Python Tip: Convert XML Tree To A Dictionary
I was doing a simple XML integration with SOAP service today and it really struck me that a lot of the data manipulation would be easier if the data was a dictionary. In addition, the XML returned was guaranteed to be fairly small and have only a handful of schemas – so a full-blown SAX parser wasn’t really necessary as there was no risk of overflowing memory with the raw XML data. So I decided to write a simple recursive algorithm to do the conversion. I’m posting it here in the hopes it saves someone else a bit of time in the future:
import xml.etree.ElementTree
def make_dict_from_tree(element_tree):
"""Traverse the given XML element tree to convert it into a dictionary.

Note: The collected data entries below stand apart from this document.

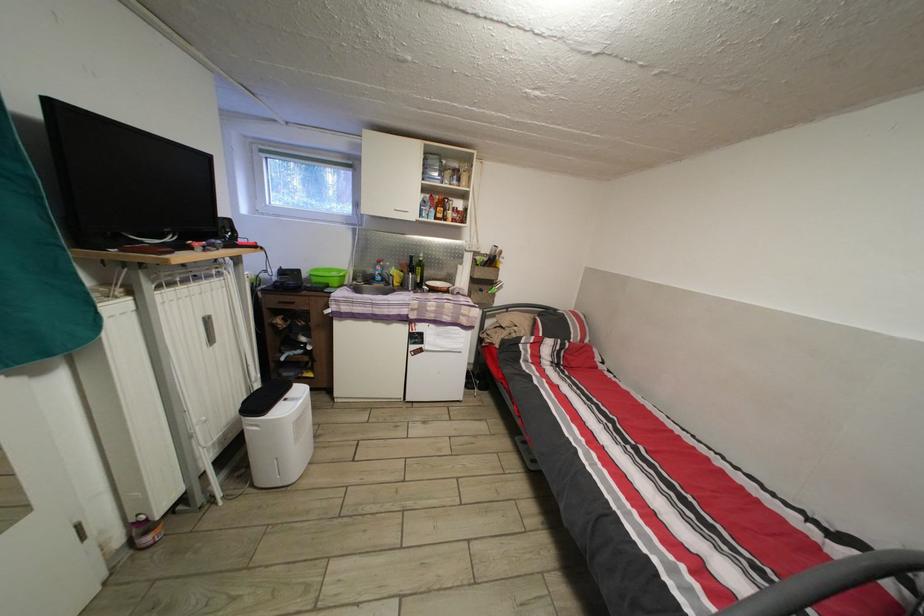
Locate an element on the screen. The height and width of the screenshot is (616, 924). small purple bottle is located at coordinates (144, 531).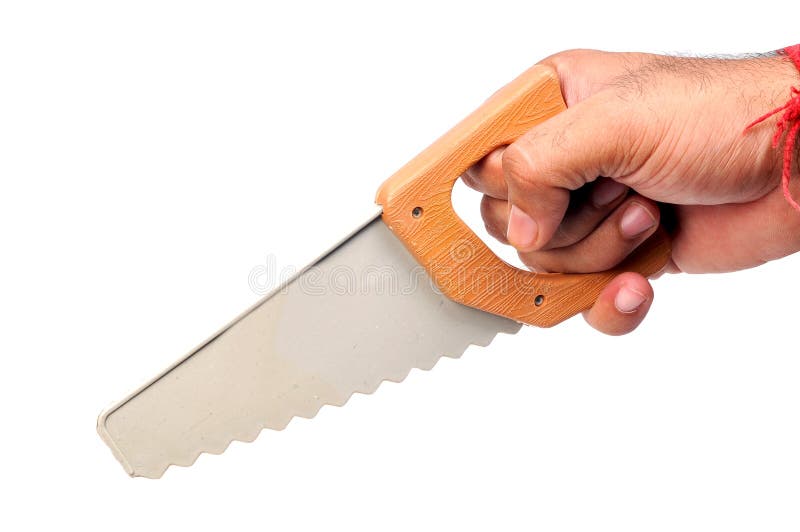
You are a GUI agent. You are given a task and a screenshot of the screen. Output one action in this format:
    pyautogui.click(x=<x>, y=<y>)
    Task: Click on the wood handle
    
    Given the screenshot: What is the action you would take?
    pyautogui.click(x=444, y=224)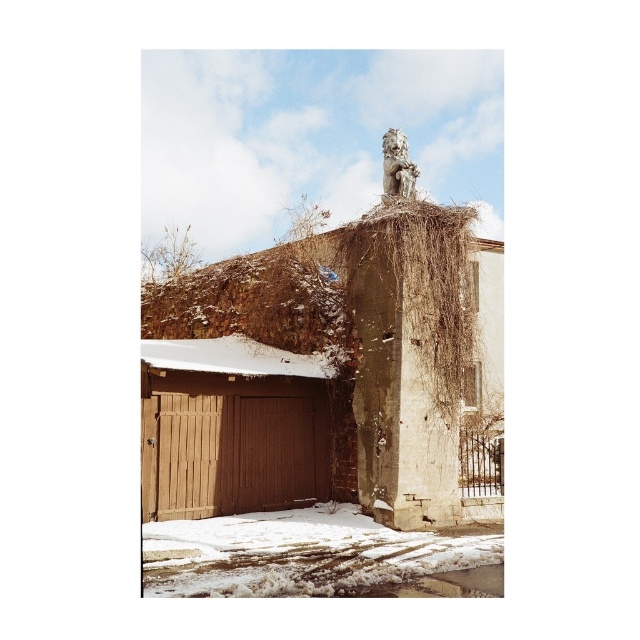
Where is `brown wood/glass garage at lower left`? This screenshot has height=640, width=640. brown wood/glass garage at lower left is located at coordinates (230, 428).

What do you see at coordinates (230, 428) in the screenshot? This screenshot has height=640, width=640. I see `brown wood/glass garage at lower left` at bounding box center [230, 428].

Between point (173, 465) and point (323, 360), which one is positioned in front?

Point (173, 465) is in front.

This screenshot has height=640, width=640. What are the coordinates of `brown wood/glass garage at lower left` in the screenshot? It's located at pos(230,428).

Does brown wooden hut at center have a smaller size compared to white matte roof at center?

No, brown wooden hut at center is not smaller than white matte roof at center.

Between point (310, 358) and point (252, 365), which one is positioned in front?

Point (252, 365) is more forward.

Does point (147, 356) come behind point (192, 362)?

That is False.

I want to click on brown wooden hut at center, so click(x=326, y=372).

From the picture: Does brown wooden hut at center have a greater height compared to brown wood/glass garage at lower left?

Indeed, brown wooden hut at center has a greater height compared to brown wood/glass garage at lower left.

Locate an element on the screen. The width and height of the screenshot is (640, 640). brown wooden hut at center is located at coordinates (326, 372).

Who is more forward, (x=353, y=266) or (x=285, y=394)?

Positioned in front is point (x=353, y=266).

This screenshot has width=640, height=640. What are the coordinates of `brown wooden hut at center` in the screenshot? It's located at (326, 372).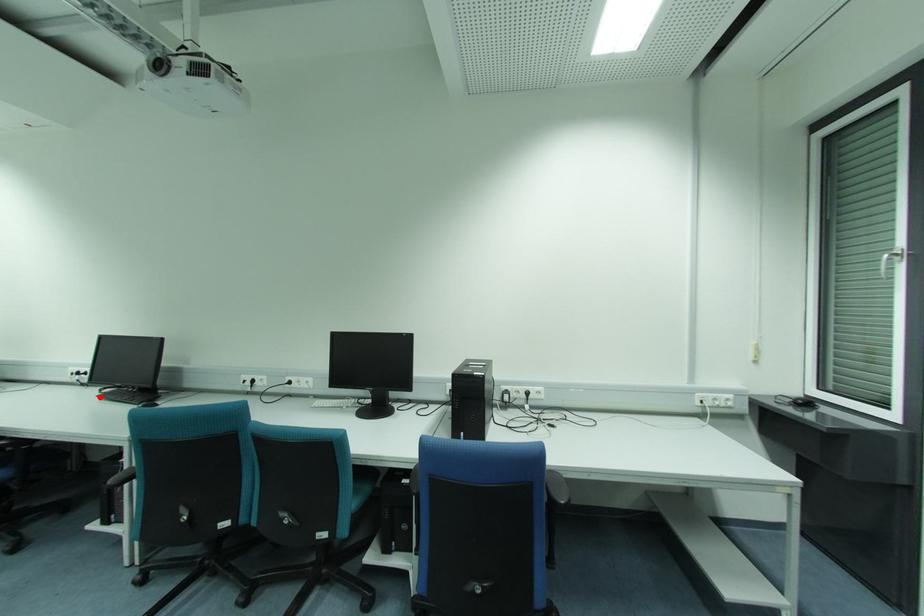
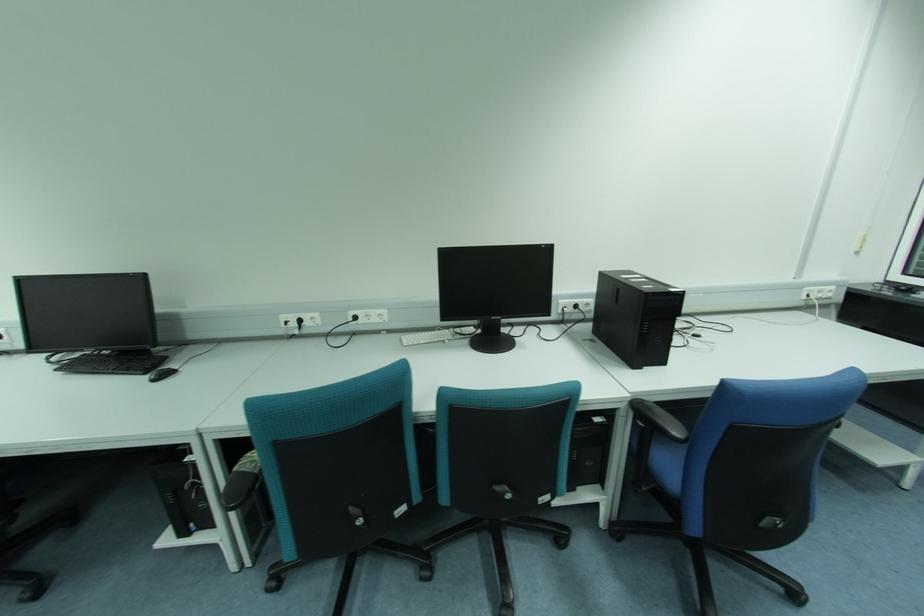
Find the pixel in the second image that matches the highlighted location in the first image.

(58, 370)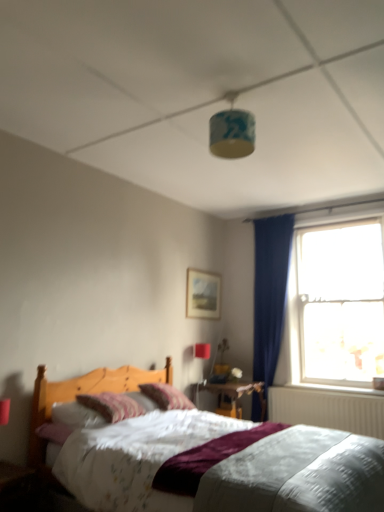
Question: Can you confirm if transparent glass window at right is thinner than wooden nightstand at center?

Choices:
 (A) no
 (B) yes

Answer: (B)

Question: From the image's perspective, is transparent glass window at right on wooden nightstand at center?

Choices:
 (A) no
 (B) yes

Answer: (B)

Question: Is the surface of transparent glass window at right in direct contact with wooden nightstand at center?

Choices:
 (A) no
 (B) yes

Answer: (A)

Question: Considering the relative positions of transparent glass window at right and wooden nightstand at center in the image provided, is transparent glass window at right to the right of wooden nightstand at center from the viewer's perspective?

Choices:
 (A) no
 (B) yes

Answer: (B)

Question: Is transparent glass window at right oriented away from wooden nightstand at center?

Choices:
 (A) yes
 (B) no

Answer: (B)

Question: Is transparent glass window at right shorter than wooden nightstand at center?

Choices:
 (A) yes
 (B) no

Answer: (B)

Question: Is striped fabric pillow at center, which is the 1th pillow from front to back, oriented away from velvet purple pillow at center, the 2th pillow in the front-to-back sequence?

Choices:
 (A) yes
 (B) no

Answer: (B)

Question: Could you tell me if striped fabric pillow at center, the second pillow when ordered from back to front, is facing velvet purple pillow at center, which is counted as the 1th pillow, starting from the back?

Choices:
 (A) no
 (B) yes

Answer: (A)

Question: Are striped fabric pillow at center, which is the 1th pillow from front to back, and velvet purple pillow at center, which is counted as the 1th pillow, starting from the back, located far from each other?

Choices:
 (A) yes
 (B) no

Answer: (B)

Question: Is striped fabric pillow at center, the second pillow when ordered from back to front, with velvet purple pillow at center, which is counted as the 1th pillow, starting from the back?

Choices:
 (A) no
 (B) yes

Answer: (A)

Question: Does striped fabric pillow at center, the second pillow when ordered from back to front, come behind velvet purple pillow at center, which is counted as the 1th pillow, starting from the back?

Choices:
 (A) no
 (B) yes

Answer: (A)

Question: From a real-world perspective, is striped fabric pillow at center, the second pillow when ordered from back to front, physically below velvet purple pillow at center, the 2th pillow in the front-to-back sequence?

Choices:
 (A) no
 (B) yes

Answer: (A)

Question: Can you confirm if white glossy window sill at lower right is positioned to the left of transparent glass window at right?

Choices:
 (A) no
 (B) yes

Answer: (B)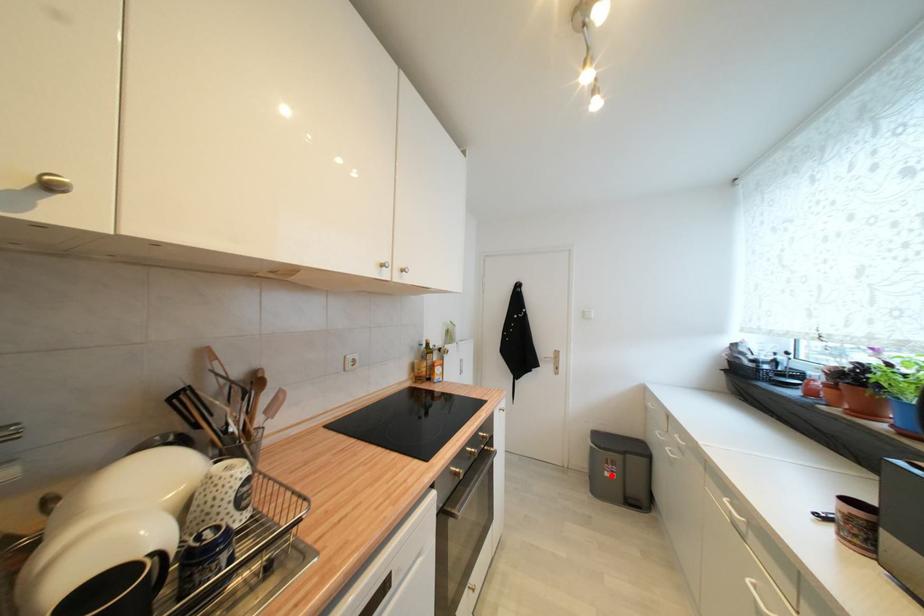
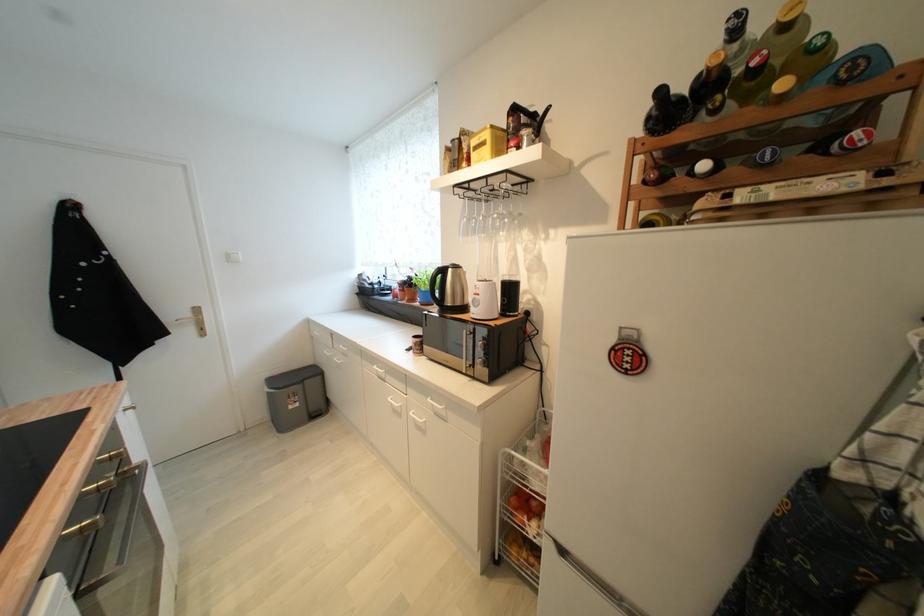
Question: I am providing you with two images of the same scene from different viewpoints. A red point is shown in image1. For the corresponding object point in image2, is it positioned nearer or farther from the camera?

Choices:
 (A) Nearer
 (B) Farther

Answer: (A)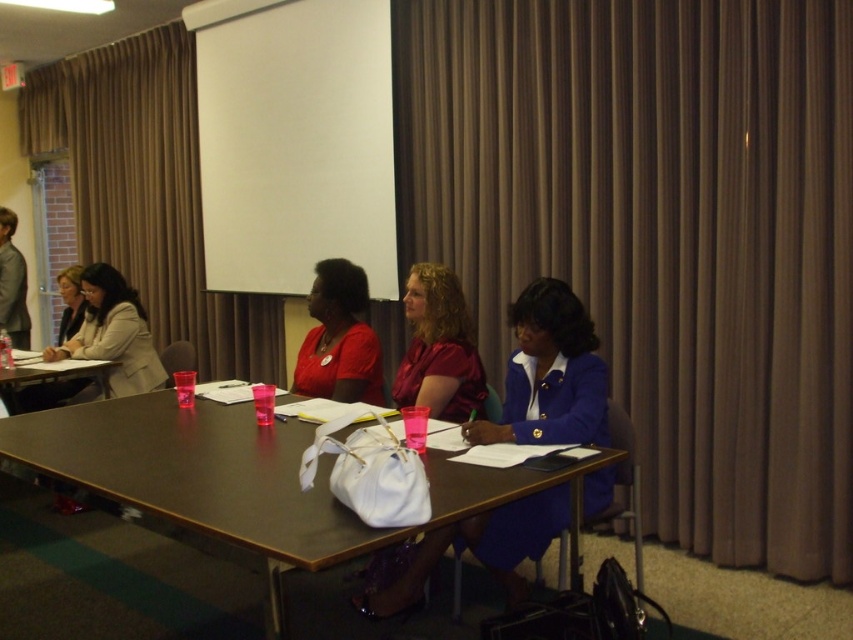
Question: Based on their relative distances, which object is nearer to the brown wooden table at center?

Choices:
 (A) brown fabric curtain at center
 (B) matte beige blazer at left
 (C) brown fabric curtain at upper center
 (D) matte red shirt at center

Answer: (D)

Question: Which point appears farthest from the camera in this image?

Choices:
 (A) (242, 516)
 (B) (83, 227)
 (C) (331, 378)

Answer: (B)

Question: Does brown wooden table at center appear on the left side of matte beige blazer at left?

Choices:
 (A) no
 (B) yes

Answer: (A)

Question: Is brown wooden table at center positioned behind blue satin blazer at center?

Choices:
 (A) yes
 (B) no

Answer: (B)

Question: Does shiny burgundy blouse at center come behind matte red shirt at center?

Choices:
 (A) yes
 (B) no

Answer: (B)

Question: Which object appears closest to the camera in this image?

Choices:
 (A) brown wooden table at center
 (B) blue satin blazer at center
 (C) matte red shirt at center

Answer: (A)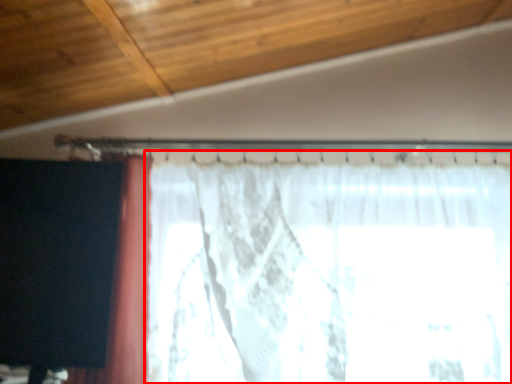
Question: Observing the image, what is the correct spatial positioning of curtain (annotated by the red box) in reference to curtain?

Choices:
 (A) right
 (B) left

Answer: (A)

:param element_tree: An XML element tree
:type element_tree: xml.etree.ElementTree
:rtype: dict
"""
def internal_iter(tree, accum):
"""Recursively iterate through the elements of the tree accumulating
a dictionary result.
:param tree: The XML element tree
:type tree: xml.etree.ElementTree
:param accum: Dictionary into which data is accumulated
:type accum: dict
:rtype: dict
"""
if tree is None:
return accum
if tree.getchildren():
accum[tree.tag] = {}
for each in tree.getchildren():
result = internal_iter(each, {})
if each.tag in accum[tree.tag]:
if not isinstance(accum[tree.tag][each.tag], list):
accum[tree.tag][each.tag] = [
accum[tree.tag][each.tag]
]
accum[tree.tag][each.tag].append(result[each.tag])
else:
accum[tree.tag].update(result)
else:
accum[tree.tag] = tree.text
return accum
return internal_iter(element_tree, {})
make_dict_from_tree(xml.etree.ElementTree.fromstring(xml_string))
This seems to “Do The Right Thing” — for example, if you give it the following test data:
<DATA>
<Items>
<Item>
<Name>Ha</Name>
<Name>Hu</Name>
</Item>
<Item>
<Name>Da</Name>
<Name>Du</Name>
</Item>
</Items>
</DATA>
You get the following dictionary out:
{
'DATA': {
'Items': {
'Item': [{'Name': ['Ha', 'Hu']}, {'Name': ['Da', 'Du']}]
}
}
}
NOTE: For the CS geeks out there, this does an post-order traversal of the XML tree. Also, this does not handle attributes.
EDIT: There’s a pretty concise answer on StackOverflow, but the results it returns are different from what I wanted.